Justice and Public Security are seen as key portfolios amid allegations Netanyahu has sought to subvert the rule of law as he tries to avoid his corruption trial, which was due to start this week but has been postponed to May amid the coronavirus crisis.
Netanyahu, whose Likud won 36 seats to Blue and White’s 33 in this month’s election, has demanded to serve two full years before being replaced by Blue and White leader Gantz, the report said.
After the September election, when Blue and White received 33 seats to Likud’s 32, Netanyahu insisted on serving first, but only for a period of 6 months.
Gantz has frequently insisted he will not sit in a government with Netanyahu because of the criminal charges against the Likud leader, but has seemed to have softened his stance amid the coronavirus crisis.

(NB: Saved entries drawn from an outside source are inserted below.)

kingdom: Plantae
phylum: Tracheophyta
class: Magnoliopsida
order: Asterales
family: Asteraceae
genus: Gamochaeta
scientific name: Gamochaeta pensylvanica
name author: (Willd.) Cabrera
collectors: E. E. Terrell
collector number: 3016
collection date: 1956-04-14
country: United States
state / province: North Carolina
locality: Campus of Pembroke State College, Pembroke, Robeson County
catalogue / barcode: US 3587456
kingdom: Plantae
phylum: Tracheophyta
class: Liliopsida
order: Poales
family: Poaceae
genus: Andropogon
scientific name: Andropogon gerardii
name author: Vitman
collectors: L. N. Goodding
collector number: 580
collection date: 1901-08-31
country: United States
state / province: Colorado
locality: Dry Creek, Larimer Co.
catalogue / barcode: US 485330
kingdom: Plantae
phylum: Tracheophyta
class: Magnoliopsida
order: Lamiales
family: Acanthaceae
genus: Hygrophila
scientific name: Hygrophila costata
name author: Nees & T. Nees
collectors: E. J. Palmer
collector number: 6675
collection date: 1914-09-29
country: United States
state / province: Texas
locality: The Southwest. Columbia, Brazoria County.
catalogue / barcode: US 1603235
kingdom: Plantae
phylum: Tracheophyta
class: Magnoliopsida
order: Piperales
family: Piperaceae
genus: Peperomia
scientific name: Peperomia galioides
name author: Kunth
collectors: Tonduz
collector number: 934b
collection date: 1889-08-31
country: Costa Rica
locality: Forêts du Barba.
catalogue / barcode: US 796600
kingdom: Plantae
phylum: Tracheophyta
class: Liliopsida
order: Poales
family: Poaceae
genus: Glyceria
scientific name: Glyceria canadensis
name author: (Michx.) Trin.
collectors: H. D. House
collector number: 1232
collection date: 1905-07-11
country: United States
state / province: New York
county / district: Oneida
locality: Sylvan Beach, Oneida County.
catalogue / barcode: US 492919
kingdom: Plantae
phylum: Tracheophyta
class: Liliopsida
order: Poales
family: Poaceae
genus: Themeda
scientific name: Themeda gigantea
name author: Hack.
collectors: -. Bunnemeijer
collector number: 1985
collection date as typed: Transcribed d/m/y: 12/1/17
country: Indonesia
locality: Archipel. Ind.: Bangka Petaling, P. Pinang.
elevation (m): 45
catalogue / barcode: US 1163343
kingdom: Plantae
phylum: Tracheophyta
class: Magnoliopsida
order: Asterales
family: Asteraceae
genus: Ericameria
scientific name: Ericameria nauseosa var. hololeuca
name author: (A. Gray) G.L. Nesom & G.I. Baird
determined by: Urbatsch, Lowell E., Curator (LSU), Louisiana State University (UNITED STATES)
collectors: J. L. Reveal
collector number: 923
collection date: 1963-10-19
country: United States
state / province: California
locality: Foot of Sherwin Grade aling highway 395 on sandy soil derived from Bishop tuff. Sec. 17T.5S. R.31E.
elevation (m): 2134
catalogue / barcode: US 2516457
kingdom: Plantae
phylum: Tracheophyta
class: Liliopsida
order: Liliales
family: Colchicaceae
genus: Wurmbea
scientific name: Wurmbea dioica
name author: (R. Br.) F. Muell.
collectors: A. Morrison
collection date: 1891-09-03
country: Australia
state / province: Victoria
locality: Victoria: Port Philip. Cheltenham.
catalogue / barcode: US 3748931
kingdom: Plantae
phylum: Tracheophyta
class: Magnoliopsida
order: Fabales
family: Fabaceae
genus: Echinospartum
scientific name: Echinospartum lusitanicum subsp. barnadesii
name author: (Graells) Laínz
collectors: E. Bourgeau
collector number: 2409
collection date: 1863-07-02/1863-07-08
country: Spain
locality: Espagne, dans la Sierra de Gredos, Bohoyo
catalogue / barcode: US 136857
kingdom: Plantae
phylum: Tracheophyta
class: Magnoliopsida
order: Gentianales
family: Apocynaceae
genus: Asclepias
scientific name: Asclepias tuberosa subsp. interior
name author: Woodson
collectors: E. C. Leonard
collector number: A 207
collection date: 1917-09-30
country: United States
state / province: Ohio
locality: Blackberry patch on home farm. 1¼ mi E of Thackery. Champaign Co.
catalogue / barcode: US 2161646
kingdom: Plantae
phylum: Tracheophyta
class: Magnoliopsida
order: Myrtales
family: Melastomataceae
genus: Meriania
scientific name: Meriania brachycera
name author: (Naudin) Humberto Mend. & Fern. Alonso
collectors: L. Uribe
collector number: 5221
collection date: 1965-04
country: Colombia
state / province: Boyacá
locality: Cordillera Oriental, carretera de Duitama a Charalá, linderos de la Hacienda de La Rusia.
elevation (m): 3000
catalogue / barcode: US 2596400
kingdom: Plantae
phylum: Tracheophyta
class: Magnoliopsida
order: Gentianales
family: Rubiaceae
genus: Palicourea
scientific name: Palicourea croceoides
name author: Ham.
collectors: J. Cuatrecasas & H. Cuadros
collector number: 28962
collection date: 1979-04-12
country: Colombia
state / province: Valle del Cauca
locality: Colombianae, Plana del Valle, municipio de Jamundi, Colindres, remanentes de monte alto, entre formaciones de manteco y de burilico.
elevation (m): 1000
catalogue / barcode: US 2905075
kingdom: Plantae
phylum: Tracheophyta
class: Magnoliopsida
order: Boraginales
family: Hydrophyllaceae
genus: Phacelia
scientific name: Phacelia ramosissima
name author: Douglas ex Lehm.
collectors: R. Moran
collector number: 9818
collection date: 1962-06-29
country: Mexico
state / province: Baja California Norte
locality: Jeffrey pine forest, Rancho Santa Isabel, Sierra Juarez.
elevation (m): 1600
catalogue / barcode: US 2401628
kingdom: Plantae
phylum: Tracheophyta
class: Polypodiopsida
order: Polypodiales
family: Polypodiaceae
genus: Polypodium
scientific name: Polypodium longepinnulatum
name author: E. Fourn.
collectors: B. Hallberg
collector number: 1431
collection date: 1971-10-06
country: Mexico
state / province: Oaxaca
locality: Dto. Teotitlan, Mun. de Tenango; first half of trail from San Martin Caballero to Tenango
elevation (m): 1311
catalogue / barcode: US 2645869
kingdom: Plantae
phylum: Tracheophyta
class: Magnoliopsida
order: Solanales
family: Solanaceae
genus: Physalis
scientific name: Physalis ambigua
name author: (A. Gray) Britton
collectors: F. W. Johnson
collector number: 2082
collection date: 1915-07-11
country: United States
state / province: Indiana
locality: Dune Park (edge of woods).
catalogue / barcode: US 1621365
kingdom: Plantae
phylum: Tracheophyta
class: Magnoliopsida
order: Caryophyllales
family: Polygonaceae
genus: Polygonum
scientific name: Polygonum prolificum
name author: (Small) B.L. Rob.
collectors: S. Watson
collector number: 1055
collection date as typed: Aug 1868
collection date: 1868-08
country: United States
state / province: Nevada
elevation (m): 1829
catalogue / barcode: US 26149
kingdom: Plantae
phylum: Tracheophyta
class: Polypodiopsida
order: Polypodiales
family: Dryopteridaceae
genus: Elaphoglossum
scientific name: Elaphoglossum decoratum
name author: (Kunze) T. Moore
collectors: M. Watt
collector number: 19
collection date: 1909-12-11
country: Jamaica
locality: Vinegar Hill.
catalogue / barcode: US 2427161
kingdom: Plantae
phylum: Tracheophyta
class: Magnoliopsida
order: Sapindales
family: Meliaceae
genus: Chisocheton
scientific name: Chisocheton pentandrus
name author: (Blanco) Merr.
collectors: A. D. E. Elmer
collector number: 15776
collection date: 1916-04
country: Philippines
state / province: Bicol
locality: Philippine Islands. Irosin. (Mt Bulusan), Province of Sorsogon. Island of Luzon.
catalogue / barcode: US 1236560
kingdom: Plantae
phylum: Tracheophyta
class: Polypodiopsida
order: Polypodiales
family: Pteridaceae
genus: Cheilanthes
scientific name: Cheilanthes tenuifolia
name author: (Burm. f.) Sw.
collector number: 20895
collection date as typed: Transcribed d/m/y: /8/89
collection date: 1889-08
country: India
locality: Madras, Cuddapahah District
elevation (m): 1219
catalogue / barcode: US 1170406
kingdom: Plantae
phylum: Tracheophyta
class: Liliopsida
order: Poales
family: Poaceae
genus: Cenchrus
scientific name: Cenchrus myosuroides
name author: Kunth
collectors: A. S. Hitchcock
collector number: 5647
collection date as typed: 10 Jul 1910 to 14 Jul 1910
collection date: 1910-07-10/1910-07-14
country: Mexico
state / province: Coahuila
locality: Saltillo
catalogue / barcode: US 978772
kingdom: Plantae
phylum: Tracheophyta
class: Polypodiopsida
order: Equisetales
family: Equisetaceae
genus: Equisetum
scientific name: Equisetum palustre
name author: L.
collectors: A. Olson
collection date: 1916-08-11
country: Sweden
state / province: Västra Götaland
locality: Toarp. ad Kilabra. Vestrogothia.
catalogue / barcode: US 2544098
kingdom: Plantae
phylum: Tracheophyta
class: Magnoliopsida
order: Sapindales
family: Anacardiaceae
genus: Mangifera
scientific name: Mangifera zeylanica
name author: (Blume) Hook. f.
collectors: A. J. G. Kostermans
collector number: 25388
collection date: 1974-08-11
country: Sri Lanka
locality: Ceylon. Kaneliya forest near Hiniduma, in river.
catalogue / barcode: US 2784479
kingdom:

While the parties were reported to have made progress toward an agreement at the end of last week as the virus outbreak began to spike in Israel, goodwill has since fallen apart as Blue and White lawmakers have accused the prime minister of trying to neuter Israel’s democracy. Last week, Gantz received recommendations from 61 of the 120 lawmakers as their choice for prime minister, leading President Reuven Rivlin to tap him with forming a government on Monday.
Gantz has recently expressed openness to a unity government with Likud, highlighting that the current coronavirus crisis requires the sides to make compromises. On Tuesday though, the Blue and White leader lamented that Netanyahu was not interested in seriously negotiating such a partnership.
Goodwill further dipped on Wednesday after Edelstein ordered the parliament shut at least until Monday after the Blue and White party refused his proposal of having equal representation in the Arrangements Committee.